* **WHAT NEEDS TO BE DONE**
Locate every line in the rows below that contains the string "März", treating uppercase and lowercase as different, and copy each of those lines.
%%
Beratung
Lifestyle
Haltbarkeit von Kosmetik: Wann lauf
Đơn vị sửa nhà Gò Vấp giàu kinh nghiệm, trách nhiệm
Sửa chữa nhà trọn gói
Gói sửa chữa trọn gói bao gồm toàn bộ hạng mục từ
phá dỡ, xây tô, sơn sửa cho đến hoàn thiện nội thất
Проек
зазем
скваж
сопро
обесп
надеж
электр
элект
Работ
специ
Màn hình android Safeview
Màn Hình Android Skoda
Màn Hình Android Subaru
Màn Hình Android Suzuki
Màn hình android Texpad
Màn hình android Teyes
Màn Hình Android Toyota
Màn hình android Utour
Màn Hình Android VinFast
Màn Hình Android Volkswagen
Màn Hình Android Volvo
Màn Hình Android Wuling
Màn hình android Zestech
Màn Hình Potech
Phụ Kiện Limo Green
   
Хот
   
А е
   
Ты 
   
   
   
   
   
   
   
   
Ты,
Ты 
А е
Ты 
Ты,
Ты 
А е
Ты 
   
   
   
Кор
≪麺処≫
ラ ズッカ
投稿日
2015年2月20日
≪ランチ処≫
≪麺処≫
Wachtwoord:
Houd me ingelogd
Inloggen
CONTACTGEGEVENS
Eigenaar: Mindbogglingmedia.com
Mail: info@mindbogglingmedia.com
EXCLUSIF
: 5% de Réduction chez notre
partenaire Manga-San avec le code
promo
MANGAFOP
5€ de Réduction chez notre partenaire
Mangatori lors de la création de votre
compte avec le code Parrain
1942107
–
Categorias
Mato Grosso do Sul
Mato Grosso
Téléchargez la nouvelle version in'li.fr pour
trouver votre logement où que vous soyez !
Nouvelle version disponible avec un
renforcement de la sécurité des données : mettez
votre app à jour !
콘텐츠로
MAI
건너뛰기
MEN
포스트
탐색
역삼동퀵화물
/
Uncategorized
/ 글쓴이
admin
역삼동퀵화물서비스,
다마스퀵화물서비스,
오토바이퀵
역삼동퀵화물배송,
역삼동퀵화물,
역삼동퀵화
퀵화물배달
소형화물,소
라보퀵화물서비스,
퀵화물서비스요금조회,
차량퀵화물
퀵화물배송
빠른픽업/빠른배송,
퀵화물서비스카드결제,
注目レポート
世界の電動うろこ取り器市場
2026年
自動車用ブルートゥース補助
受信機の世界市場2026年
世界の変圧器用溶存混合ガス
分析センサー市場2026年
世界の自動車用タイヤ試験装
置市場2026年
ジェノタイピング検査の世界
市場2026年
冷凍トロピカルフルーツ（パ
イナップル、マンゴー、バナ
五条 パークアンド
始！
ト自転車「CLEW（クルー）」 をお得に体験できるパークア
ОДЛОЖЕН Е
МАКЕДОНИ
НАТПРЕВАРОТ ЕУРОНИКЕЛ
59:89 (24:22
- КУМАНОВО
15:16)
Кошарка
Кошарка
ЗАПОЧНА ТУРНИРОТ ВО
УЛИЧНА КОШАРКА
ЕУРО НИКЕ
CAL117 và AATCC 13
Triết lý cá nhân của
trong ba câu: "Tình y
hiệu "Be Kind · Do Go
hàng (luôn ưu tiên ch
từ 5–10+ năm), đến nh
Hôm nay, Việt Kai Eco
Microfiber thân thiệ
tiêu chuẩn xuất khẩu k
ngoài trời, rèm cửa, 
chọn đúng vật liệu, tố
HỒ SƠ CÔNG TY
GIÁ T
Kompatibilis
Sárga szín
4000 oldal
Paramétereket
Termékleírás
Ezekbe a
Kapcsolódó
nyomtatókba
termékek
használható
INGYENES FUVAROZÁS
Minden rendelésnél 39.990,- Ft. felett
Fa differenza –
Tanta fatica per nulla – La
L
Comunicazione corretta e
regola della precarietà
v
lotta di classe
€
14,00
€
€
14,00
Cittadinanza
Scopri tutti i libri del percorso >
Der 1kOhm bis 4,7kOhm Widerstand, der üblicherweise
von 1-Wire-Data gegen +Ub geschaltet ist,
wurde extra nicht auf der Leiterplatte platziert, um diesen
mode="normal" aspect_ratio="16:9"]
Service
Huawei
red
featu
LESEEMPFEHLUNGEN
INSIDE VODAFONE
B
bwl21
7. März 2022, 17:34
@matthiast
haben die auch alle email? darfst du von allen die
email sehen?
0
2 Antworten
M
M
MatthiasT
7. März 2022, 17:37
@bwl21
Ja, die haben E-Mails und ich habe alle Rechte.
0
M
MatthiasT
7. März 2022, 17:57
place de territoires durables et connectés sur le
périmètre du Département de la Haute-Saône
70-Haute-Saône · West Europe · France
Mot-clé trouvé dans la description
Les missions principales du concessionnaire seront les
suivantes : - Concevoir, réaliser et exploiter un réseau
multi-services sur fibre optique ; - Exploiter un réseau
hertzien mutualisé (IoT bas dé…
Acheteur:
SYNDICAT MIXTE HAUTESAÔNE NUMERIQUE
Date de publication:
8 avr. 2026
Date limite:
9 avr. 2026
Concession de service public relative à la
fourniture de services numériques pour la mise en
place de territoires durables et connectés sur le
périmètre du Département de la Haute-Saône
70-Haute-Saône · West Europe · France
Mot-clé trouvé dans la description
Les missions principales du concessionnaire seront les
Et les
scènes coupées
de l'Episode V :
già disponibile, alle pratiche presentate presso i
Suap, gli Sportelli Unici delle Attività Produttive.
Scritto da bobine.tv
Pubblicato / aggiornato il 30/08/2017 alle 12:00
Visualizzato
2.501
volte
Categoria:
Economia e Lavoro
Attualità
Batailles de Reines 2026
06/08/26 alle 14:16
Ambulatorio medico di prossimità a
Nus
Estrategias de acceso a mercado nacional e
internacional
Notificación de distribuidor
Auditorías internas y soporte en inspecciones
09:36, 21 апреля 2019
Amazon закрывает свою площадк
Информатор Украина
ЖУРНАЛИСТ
%%
* **FINISHED TASK**
7. März 2022, 17:34
7. März 2022, 17:37
7. März 2022, 17:57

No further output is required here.